Quand on souffre, on a aussi et peut-être surtout besoin de compassion. Cet été, pendant mes vacances, j’ai lu un très très beau livre, il s’appelle « consolation », je vous le recommande ! Il a été écrit par une maman dont vous avez peut-être entendu le nom, Anne-Dauphine Julliand, qui a eu la douleur de perdre deux filles d’une maladie génétique et qui après cela a connu une autre grande douleur, celle de perdre son fils ainé, qui submergé par la douleur d’avoir perdu ses sœurs s’est suicidé.
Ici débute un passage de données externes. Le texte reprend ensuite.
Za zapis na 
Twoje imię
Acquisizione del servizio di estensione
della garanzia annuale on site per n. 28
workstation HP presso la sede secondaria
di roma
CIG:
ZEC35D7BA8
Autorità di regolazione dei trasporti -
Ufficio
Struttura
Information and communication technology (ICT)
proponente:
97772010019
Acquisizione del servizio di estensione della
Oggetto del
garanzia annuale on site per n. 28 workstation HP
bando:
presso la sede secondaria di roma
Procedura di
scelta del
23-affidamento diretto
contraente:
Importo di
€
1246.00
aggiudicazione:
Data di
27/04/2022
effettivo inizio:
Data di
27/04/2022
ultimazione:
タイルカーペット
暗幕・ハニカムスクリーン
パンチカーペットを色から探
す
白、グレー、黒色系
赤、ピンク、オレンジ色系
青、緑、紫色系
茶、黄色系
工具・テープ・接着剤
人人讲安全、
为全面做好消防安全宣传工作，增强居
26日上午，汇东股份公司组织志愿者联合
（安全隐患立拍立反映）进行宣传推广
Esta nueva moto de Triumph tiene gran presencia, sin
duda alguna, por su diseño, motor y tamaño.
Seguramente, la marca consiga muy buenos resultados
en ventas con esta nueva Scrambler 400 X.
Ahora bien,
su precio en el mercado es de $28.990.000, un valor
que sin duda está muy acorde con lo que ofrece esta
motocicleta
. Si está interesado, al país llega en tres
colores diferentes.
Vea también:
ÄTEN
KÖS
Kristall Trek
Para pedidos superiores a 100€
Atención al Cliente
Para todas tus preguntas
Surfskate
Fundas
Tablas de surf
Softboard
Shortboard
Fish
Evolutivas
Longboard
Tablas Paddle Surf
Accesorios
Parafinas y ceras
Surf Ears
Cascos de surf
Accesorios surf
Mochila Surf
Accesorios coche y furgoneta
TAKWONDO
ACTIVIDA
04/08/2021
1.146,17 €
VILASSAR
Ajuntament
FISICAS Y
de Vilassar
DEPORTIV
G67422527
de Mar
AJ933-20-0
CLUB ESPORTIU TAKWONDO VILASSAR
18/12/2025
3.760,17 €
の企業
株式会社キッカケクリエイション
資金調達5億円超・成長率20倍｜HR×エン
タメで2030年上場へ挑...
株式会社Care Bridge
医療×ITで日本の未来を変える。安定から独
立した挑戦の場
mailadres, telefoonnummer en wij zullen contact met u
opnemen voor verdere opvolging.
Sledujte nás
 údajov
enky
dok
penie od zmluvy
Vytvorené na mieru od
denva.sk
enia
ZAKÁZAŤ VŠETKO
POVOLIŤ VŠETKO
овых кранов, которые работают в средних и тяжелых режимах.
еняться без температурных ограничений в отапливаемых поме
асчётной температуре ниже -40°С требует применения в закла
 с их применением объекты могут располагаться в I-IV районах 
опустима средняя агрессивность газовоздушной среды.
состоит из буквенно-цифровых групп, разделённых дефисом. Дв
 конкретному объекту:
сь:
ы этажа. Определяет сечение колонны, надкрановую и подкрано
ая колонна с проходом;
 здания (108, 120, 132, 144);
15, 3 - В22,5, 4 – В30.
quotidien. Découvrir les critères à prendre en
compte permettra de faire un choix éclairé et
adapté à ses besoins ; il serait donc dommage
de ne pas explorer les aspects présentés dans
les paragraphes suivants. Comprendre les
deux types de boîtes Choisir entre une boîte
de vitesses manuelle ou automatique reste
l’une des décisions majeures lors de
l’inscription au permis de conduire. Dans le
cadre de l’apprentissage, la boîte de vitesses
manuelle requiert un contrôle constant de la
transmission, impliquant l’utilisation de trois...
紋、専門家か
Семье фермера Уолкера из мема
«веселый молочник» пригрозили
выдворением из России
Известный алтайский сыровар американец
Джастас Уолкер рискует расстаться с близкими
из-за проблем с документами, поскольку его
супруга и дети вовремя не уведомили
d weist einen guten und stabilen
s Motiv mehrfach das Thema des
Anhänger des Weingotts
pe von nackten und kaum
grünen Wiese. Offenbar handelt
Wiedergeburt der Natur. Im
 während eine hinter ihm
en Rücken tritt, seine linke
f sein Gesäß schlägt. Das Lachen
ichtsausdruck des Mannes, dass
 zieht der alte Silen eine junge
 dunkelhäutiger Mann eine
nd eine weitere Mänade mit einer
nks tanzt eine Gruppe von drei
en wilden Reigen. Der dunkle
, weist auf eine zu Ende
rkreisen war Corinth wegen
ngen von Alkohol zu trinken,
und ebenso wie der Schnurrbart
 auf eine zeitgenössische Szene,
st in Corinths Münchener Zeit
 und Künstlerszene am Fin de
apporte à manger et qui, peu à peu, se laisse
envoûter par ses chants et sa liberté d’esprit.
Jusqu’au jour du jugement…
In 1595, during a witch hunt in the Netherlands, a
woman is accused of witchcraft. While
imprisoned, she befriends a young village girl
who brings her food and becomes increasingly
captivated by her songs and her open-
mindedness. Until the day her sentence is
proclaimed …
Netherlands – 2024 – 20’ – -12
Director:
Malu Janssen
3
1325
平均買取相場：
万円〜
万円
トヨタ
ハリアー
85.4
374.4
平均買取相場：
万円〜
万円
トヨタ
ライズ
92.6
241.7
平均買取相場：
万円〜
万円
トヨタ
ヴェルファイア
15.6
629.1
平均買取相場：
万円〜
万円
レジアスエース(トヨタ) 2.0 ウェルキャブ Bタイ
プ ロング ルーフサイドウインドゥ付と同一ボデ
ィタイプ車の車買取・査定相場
Dans ce livre qui m’a tellement touché, en pensant à notre temps de prière de guérison, j’ai souligné une phrase que je vous partage.
Elle cite Mère Térésa qui disait : « La plus grande souffrance, c’est d’être seul, de ne pas se sentir aimé, de n’avoir personne. » Et elle cite aussi Malraux qui confirmait cette parole en disant : « La pire souffrance est dans la solitude qui l’accompagne. » Ici à Laghet, comme dans tous les sanctuaires mariaux, nous savons que la présence bienveillante de la Maman du ciel va briser notre solitude. Elle qui a tant souffert, elle nous comprend et elle nous serre contre son cœur. C’est bien cette certitude de foi qui conduit tant de pèlerins à venir ici. C’est bien cette certitude de foi qui nous pousse à proposer ces temps de prière de guérison. Si tous ceux qui y participent ne repartent pas guéris, la Maman du ciel aura pris soin de chacun, apportant à chacun la consolation qui lui permettra de continuer le chemin.
Oh Notre Dame de Laghet, j’unis ma prière à tous ceux qui sont venus ce matin ; nous t’en supplions : que nul ne reparte comme il est venu, que chacun reçoive la guérison profonde du cœur qu’apporte ta consolation et que des merveilles s’accomplissent encore aujourd’hui comme il s’en accomplit dans ce sanctuaire depuis 1652.